Task brief: Please filter the items below, keeping every line that contains the string "more". Match case exactly.

Records for this exercise:
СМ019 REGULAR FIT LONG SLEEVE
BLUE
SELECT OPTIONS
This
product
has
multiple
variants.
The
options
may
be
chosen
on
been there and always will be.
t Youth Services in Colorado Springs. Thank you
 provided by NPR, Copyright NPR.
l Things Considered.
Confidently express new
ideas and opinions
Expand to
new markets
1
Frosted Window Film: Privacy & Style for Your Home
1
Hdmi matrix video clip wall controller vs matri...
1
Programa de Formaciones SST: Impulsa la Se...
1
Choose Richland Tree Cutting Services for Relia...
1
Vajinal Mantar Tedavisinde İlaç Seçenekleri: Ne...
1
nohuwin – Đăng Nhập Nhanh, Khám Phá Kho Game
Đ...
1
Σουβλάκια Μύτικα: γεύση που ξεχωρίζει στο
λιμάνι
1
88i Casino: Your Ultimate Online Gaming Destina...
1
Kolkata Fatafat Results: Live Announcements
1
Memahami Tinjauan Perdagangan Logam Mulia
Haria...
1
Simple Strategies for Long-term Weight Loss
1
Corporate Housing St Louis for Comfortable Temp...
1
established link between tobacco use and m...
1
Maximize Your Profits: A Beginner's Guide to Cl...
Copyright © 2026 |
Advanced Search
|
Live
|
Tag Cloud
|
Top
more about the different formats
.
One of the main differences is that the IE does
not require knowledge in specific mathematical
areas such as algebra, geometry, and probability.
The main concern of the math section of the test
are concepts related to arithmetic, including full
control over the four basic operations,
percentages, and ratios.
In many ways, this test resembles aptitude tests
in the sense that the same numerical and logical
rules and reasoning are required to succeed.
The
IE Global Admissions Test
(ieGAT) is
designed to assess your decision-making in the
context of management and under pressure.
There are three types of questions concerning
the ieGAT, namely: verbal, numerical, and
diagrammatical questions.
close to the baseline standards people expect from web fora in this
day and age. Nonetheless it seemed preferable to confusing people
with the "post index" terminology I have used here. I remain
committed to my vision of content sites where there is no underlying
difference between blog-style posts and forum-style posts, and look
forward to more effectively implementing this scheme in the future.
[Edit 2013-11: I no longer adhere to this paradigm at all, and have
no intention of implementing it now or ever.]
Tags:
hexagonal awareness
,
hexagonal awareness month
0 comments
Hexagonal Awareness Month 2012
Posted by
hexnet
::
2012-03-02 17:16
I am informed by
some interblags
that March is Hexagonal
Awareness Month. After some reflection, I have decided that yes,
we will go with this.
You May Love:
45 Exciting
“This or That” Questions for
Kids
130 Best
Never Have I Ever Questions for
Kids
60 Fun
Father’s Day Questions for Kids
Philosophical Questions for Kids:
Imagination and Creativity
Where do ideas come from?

Written answer:
more about the different formats
forward to more effectively implementing this scheme in the future.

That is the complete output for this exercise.